* PROBLEM DETAILS
Turn the rows from the line with "MyNativeWidget" up to and including the line with "What is the greatest value displayed?" into a numbered list. Skip blank lines and leave out the pictures.

* DATA FOR THIS TASK

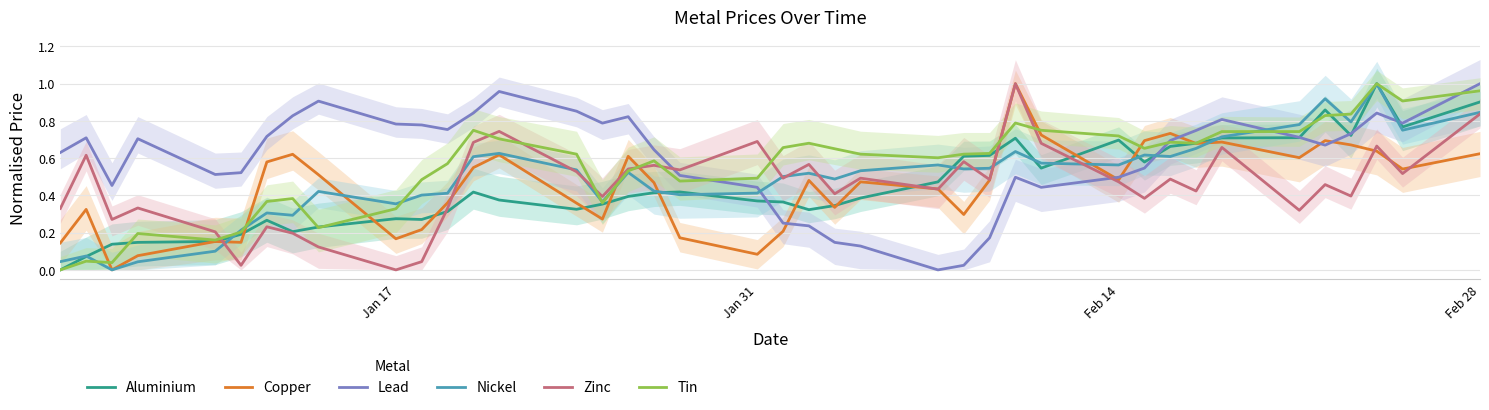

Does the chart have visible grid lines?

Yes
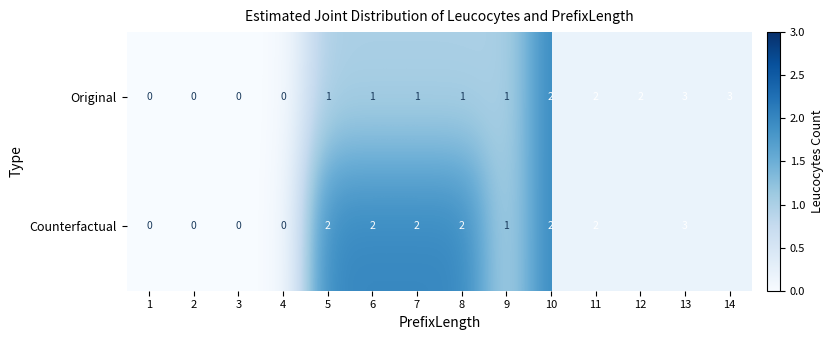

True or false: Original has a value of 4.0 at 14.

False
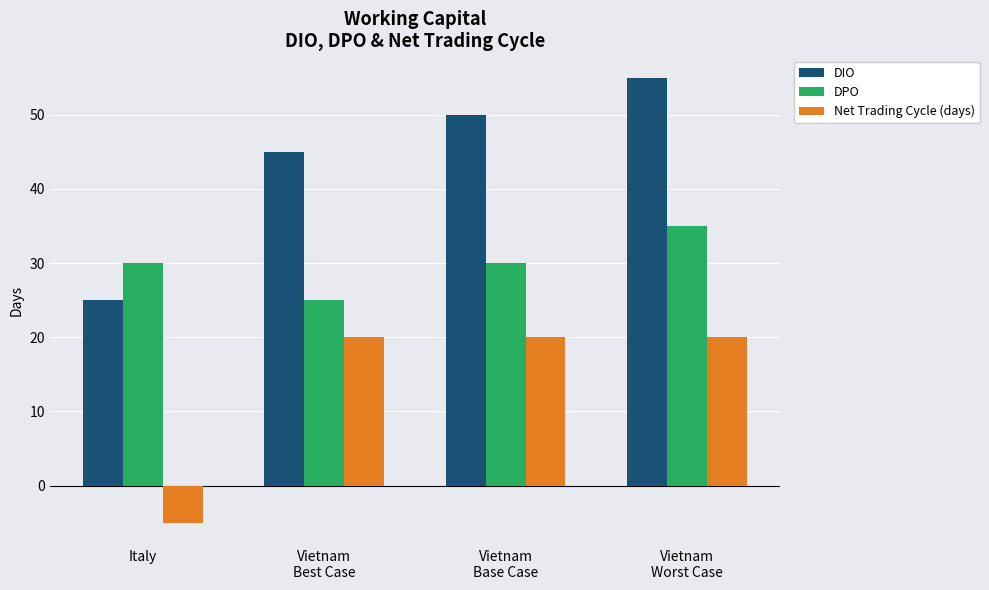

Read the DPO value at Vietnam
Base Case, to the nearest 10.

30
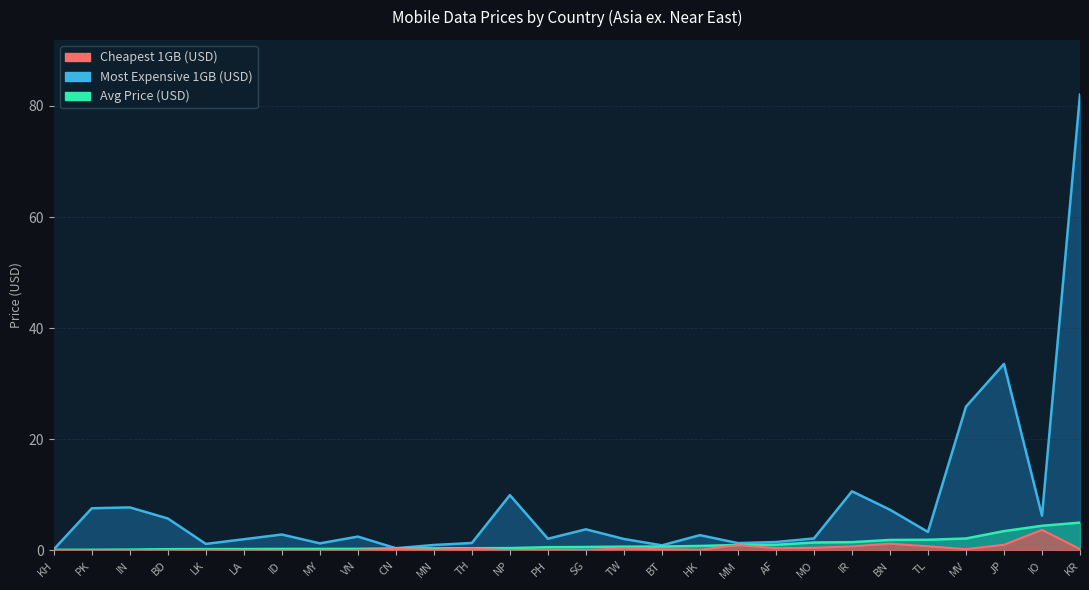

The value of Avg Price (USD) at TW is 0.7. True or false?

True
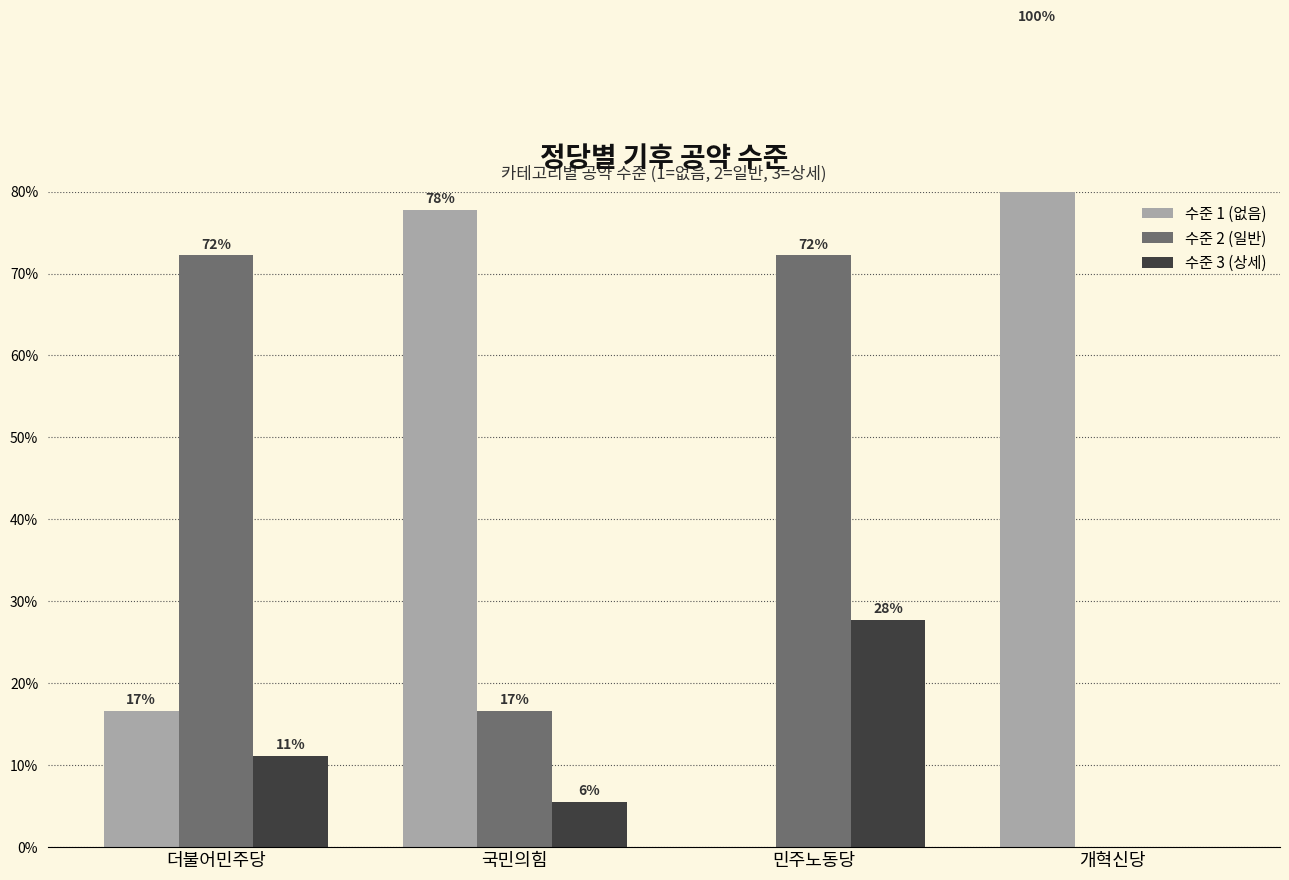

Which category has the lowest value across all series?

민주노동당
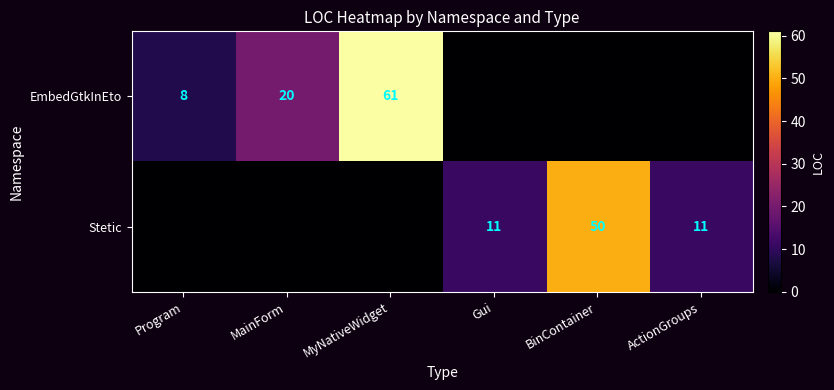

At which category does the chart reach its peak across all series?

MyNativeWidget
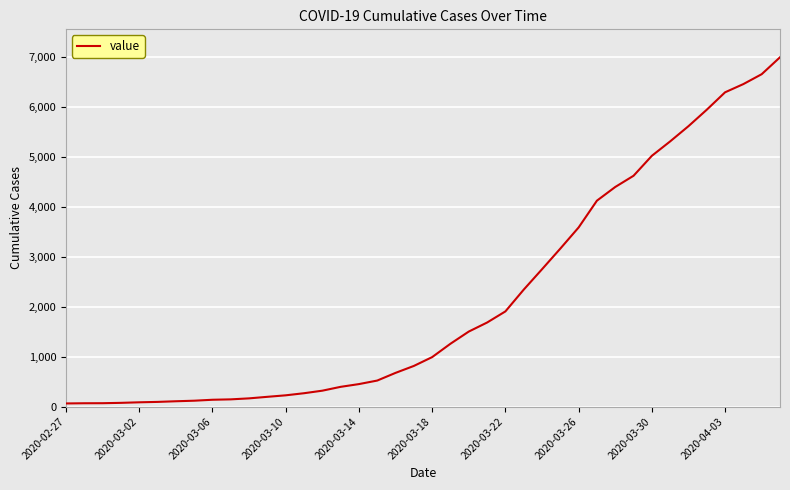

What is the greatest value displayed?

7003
...
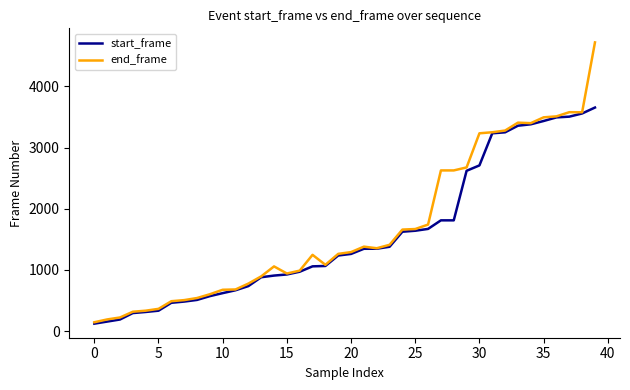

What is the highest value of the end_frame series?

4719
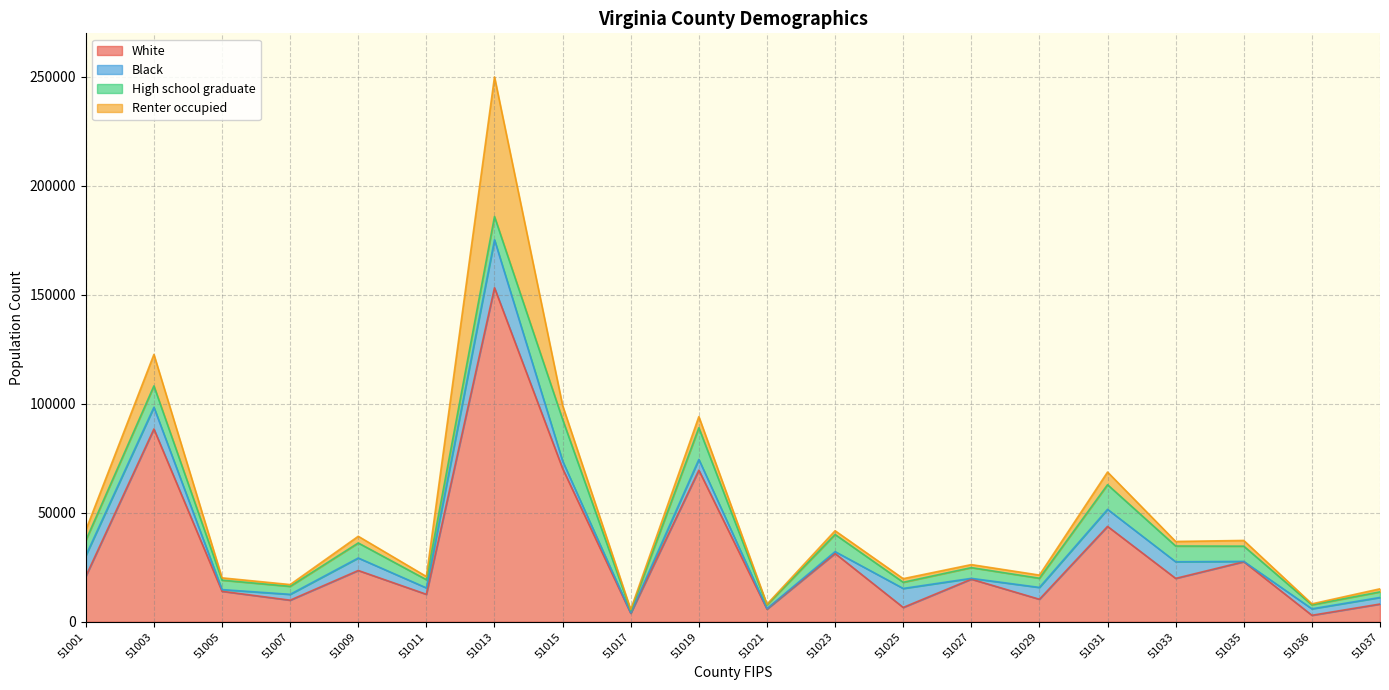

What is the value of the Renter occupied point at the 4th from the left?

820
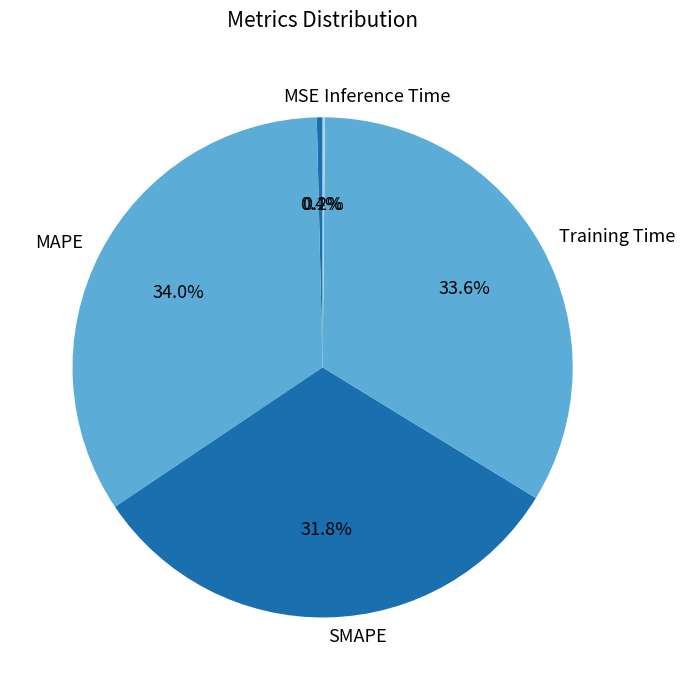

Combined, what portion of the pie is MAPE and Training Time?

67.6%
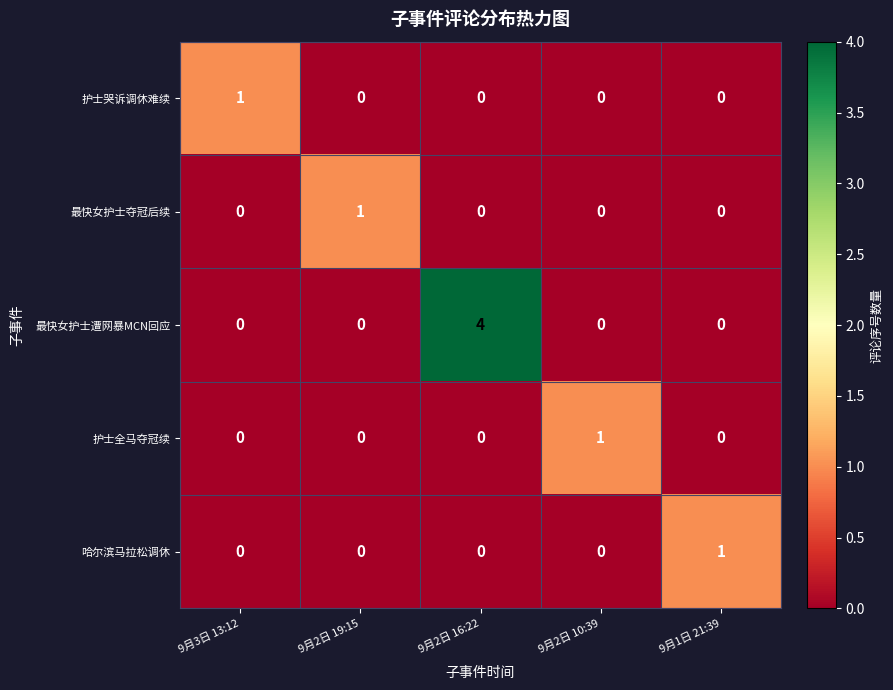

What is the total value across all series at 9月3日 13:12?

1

* COMPLETED EXERCISE
1. MyNativeWidget
2. What is the greatest value displayed?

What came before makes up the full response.